== Segment start ==

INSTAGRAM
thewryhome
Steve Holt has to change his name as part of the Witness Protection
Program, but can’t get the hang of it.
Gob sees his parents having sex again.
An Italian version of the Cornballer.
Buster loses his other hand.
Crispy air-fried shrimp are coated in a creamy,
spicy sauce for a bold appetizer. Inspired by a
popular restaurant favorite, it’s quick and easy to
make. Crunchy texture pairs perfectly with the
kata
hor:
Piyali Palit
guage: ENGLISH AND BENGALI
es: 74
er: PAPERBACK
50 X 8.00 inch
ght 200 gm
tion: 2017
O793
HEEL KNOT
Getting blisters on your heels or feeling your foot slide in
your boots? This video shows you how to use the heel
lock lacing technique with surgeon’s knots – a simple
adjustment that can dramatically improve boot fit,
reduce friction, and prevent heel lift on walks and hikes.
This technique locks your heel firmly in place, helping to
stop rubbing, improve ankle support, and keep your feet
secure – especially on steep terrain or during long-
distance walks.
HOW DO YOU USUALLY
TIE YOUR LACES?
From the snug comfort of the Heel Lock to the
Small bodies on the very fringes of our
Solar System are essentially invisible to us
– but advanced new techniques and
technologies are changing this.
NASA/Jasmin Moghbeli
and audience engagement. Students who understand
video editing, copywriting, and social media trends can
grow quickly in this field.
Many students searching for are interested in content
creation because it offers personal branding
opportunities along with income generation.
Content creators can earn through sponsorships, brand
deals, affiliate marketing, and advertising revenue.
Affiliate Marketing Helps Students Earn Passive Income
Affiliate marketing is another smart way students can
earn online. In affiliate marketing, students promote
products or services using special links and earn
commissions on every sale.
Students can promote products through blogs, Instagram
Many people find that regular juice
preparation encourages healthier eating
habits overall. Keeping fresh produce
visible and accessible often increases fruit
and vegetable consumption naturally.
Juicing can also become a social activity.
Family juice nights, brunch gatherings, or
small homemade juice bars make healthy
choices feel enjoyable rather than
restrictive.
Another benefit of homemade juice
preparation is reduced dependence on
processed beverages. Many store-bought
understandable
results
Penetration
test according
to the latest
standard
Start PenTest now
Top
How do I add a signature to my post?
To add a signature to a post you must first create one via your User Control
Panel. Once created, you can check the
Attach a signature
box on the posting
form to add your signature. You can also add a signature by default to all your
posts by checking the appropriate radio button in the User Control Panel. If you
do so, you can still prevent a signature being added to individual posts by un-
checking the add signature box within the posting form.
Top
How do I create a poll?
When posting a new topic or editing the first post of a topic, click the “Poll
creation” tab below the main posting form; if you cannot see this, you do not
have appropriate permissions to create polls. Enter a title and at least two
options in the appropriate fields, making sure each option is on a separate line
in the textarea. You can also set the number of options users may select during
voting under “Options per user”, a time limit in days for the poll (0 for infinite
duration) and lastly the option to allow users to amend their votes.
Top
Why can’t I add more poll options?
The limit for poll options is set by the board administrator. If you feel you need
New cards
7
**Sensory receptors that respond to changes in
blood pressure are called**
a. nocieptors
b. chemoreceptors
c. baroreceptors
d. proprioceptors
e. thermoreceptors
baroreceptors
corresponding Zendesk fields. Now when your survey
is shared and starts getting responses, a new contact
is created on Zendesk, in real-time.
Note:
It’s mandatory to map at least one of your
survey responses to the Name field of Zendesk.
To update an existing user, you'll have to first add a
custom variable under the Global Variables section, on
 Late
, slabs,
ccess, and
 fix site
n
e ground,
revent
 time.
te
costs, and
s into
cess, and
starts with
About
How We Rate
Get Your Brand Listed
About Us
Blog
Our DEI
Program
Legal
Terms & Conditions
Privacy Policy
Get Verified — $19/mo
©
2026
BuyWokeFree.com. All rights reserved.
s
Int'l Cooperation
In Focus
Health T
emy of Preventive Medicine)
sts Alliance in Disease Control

== Segment end ==

Write out the rows again, starting at the very first line and ending with the line that contains "Piyali Palit", including that line.

INSTAGRAM
thewryhome
Steve Holt has to change his name as part of the Witness Protection
Program, but can’t get the hang of it.
Gob sees his parents having sex again.
An Italian version of the Cornballer.
Buster loses his other hand.
Crispy air-fried shrimp are coated in a creamy,
spicy sauce for a bold appetizer. Inspired by a
popular restaurant favorite, it’s quick and easy to
make. Crunchy texture pairs perfectly with the
kata
hor:
Piyali Palit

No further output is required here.